Write out the text of the records below again, substituting "600 m" for every "560 m" and changing nothing else. Leave the pictures out.

==== RECORDS FOR THE EXERCISE

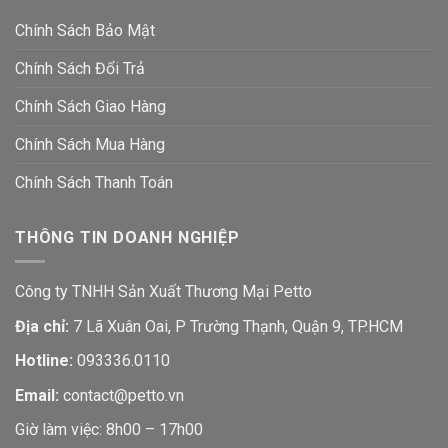
Chính Sách Bảo Mật
Chính Sách Đổi Trả
Chính Sách Giao Hàng
Chính Sách Mua Hàng
Chính Sách Thanh Toán
THÔNG TIN DOANH NGHIỆP
Công ty TNHH Sản Xuất Thương Mại Petto
Địa chỉ:
7 Lã Xuân Oai, P Trường Thạnh, Quận 9, TP.HCM
Hotline:
093336.0110
Email:
contact@petto.vn
Giờ làm việc: 8h00 – 17h00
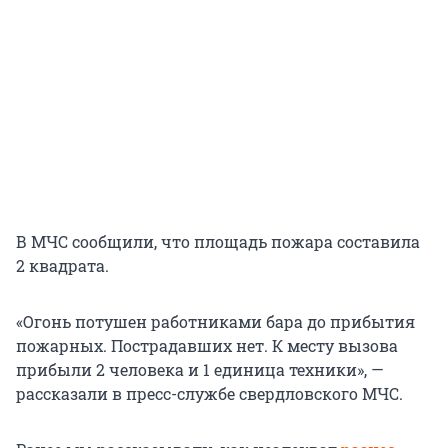
В МЧС сообщили, что площадь пожара составила
2 квадрата.
«Огонь потушен работниками бара до прибытия
пожарных. Пострадавших нет. К месту вызова
прибыли 2 человека и 1 единица техники», —
рассказали в пресс-службе свердловского МЧС.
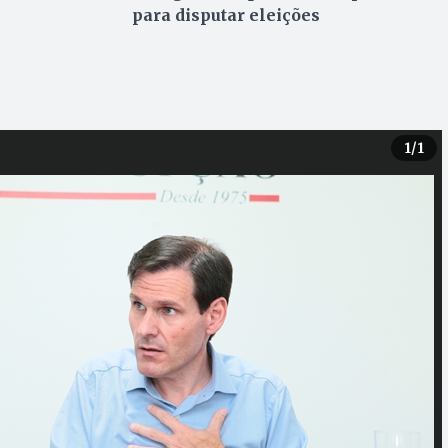
para disputar eleições
1
/1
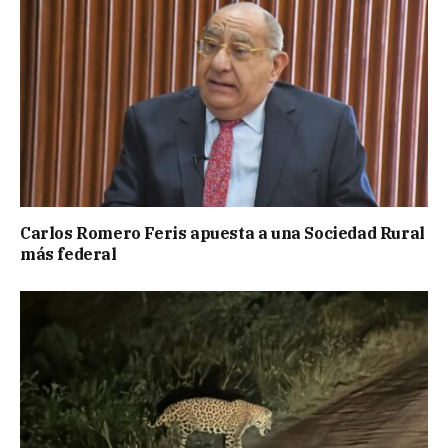
Carlos Romero Feris apuesta a una Sociedad Rural
más federal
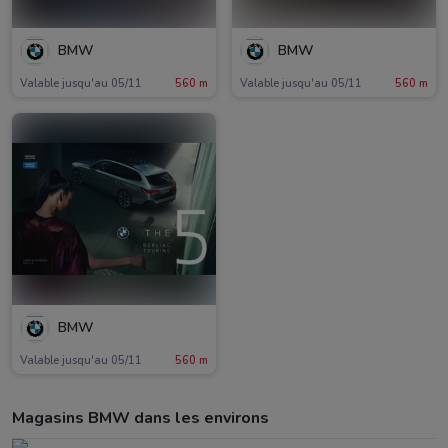
BMW
BMW
Valable jusqu'au 05/11
560 m
Valable jusqu'au 05/11
560 m
BMW
Valable jusqu'au 05/11
560 m
Magasins BMW dans les environs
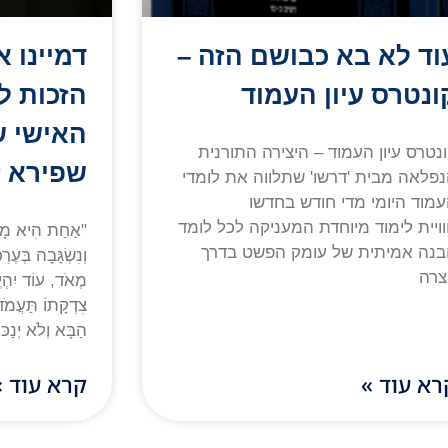
וד לא בא כבושם הזה –
דמיינו א
ונטרס עיון העמוד
הזכות ל
האישי ש
נטרס עיון העמוד – היצירה התורנית
שפירא ז
פלאה מבית 'דרשו' שתלווה את לומדי
מוד היומי מדי חודש בחדשו
ויית לימוד מיוחדת המעניקה לכל לומד
"אַחַת הִיא מָצָ
נה אמיתית של עומק הפשט בדרך
וְנִשְׂגָּבָה בְּעֶר
צרה
מְאֹד, עוֹד יִהְיֶ
צִדְקָתוֹ תַּעֲמֹד
הַבָּא וְלֹא יְנַכּ
רא עוד »
קרא עוד »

========

● EXERCISE OUTPUT:
Chính Sách Bảo Mật
Chính Sách Đổi Trả
Chính Sách Giao Hàng
Chính Sách Mua Hàng
Chính Sách Thanh Toán
THÔNG TIN DOANH NGHIỆP
Công ty TNHH Sản Xuất Thương Mại Petto
Địa chỉ:
7 Lã Xuân Oai, P Trường Thạnh, Quận 9, TP.HCM
Hotline:
093336.0110
Email:
contact@petto.vn
Giờ làm việc: 8h00 – 17h00
В МЧС сообщили, что площадь пожара составила
2 квадрата.
«Огонь потушен работниками бара до прибытия
пожарных. Пострадавших нет. К месту вызова
прибыли 2 человека и 1 единица техники», —
рассказали в пресс-службе свердловского МЧС.
para disputar eleições
1
/1
Carlos Romero Feris apuesta a una Sociedad Rural
más federal
BMW
BMW
Valable jusqu'au 05/11
600 m
Valable jusqu'au 05/11
600 m
BMW
Valable jusqu'au 05/11
600 m
Magasins BMW dans les environs
וד לא בא כבושם הזה –
דמיינו א
ונטרס עיון העמוד
הזכות ל
האישי ש
נטרס עיון העמוד – היצירה התורנית
שפירא ז
פלאה מבית 'דרשו' שתלווה את לומדי
מוד היומי מדי חודש בחדשו
ויית לימוד מיוחדת המעניקה לכל לומד
"אַחַת הִיא מָצָ
נה אמיתית של עומק הפשט בדרך
וְנִשְׂגָּבָה בְּעֶר
צרה
מְאֹד, עוֹד יִהְיֶ
צִדְקָתוֹ תַּעֲמֹד
הַבָּא וְלֹא יְנַכּ
רא עוד »
קרא עוד »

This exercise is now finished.